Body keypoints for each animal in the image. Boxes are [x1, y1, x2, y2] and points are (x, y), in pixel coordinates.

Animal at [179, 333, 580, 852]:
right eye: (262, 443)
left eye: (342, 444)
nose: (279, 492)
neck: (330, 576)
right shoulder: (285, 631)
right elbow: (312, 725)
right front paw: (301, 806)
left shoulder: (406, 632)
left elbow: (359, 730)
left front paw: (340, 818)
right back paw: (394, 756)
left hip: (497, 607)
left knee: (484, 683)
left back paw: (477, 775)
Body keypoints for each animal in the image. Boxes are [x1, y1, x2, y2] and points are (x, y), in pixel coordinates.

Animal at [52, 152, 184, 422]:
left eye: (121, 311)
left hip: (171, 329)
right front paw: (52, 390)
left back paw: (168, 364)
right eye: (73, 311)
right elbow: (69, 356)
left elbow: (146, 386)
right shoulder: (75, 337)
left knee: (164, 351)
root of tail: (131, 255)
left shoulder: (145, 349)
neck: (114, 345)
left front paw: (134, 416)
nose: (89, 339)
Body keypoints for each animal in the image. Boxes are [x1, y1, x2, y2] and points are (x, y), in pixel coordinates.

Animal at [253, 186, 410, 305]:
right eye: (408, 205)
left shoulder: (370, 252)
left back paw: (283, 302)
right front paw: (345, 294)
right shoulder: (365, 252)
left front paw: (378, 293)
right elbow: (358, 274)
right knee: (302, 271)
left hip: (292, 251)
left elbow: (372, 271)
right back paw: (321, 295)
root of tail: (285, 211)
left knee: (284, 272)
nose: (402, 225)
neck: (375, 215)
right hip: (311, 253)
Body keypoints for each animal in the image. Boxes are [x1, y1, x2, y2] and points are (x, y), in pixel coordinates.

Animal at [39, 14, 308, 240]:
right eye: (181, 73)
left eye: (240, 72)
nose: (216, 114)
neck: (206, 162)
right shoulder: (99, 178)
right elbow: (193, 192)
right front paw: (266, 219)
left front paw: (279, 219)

- - -

■ Task objective ■
Print every line from the one that contains "right eye: (181, 73)" to the end of the records, exactly as written, and nothing more.

■ Task result ■
right eye: (181, 73)
left eye: (240, 72)
nose: (216, 114)
neck: (206, 162)
right shoulder: (99, 178)
right elbow: (193, 192)
right front paw: (266, 219)
left front paw: (279, 219)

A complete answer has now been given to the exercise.